#### REQUIRED WORK:
Extract every line of the records that contains the string "Videoübermittler", matching case exactly.

#### DATA EXCERPTS:
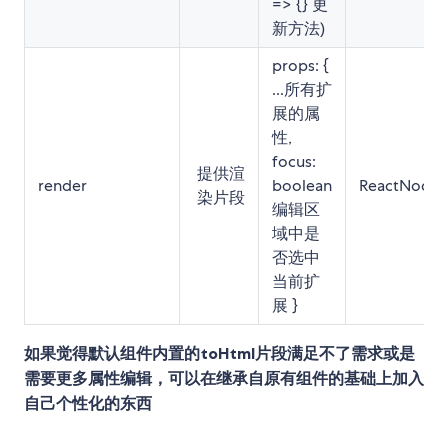
=> {} 更
新方法)
props: {
...所有扩
展的属
性,
focus:
提供渲
render
boolean
ReactNode
染片段
编辑区
域中是
否选中
当前扩
展 }
如果觉得默认组件内置的toHtml片段满足不了需求或是
需要更多属性编辑，可以在继承自原有组件的基础上加入
自己个性化的东西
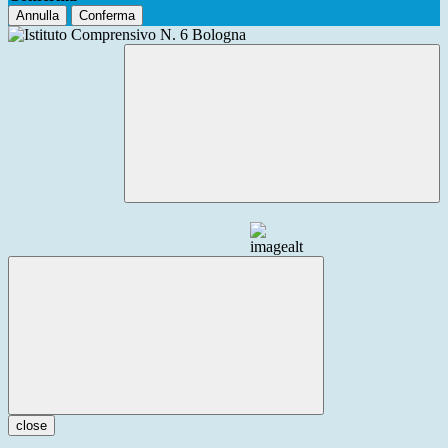
Annulla
Conferma
close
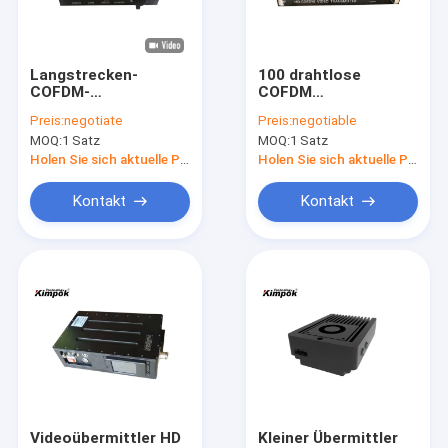
Über uns
Werksbesichtigung
Langstrecken-
100 drahtlose
COFDM-
COFDM
Qualitätskontrolle
Videoabsender,
Videoübermittler-
Preis:
negotiate
Preis:
negotiable
Fahrzeug drahtloser
hohe Leistung des
MOQ:
1 Satz
MOQ:
1 Satz
Handelsübermittler 5
Watt-schroff für
Kontakt mit uns
Watt-Mobile
Langstrecken
Holen Sie sich aktuelle Preis
Holen Sie sich aktuelle Preis
Neuigkeiten
Kontakt
Kontakt
Rechtssachen
Drohne VTX
FPV-Videoübermittler
FPV Videoempfänger
Videoübermittler HD
Kleiner Übermittler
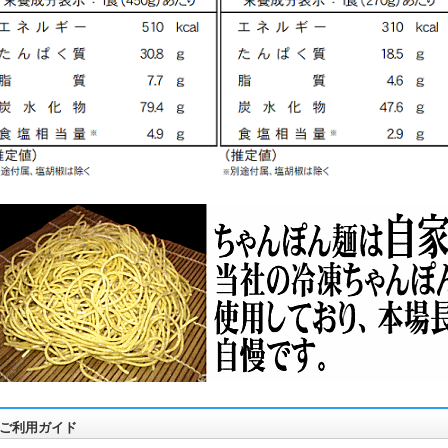
ご利用ガイド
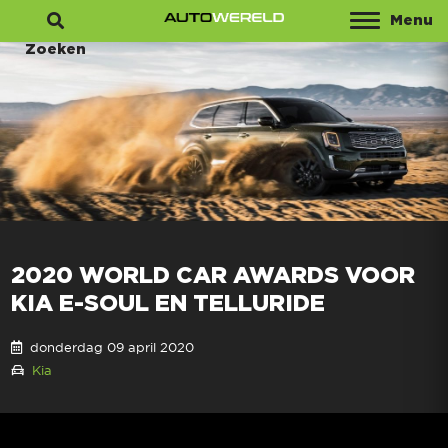
Menu
Zoeken
2020 WORLD CAR AWARDS VOOR
KIA E-SOUL EN TELLURIDE
donderdag 09 april 2020
Kia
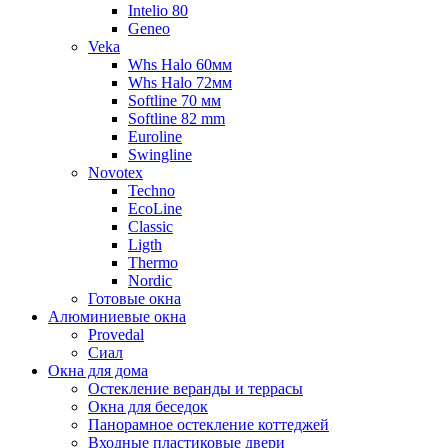
Intelio 80
Geneo
Veka
Whs Halo 60мм
Whs Halo 72мм
Softline 70 мм
Softline 82 mm
Euroline
Swingline
Novotex
Techno
EcoLine
Classic
Ligth
Thermo
Nordic
Готовые окна
Алюминиевые окна
Provedal
Сиал
Окна для дома
Остекление веранды и террасы
Окна для беседок
Панорамное остекление коттеджей
Входные пластиковые двери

#### EXERCISE RESPONSE:
Videoübermittler-
FPV-Videoübermittler
Videoübermittler HD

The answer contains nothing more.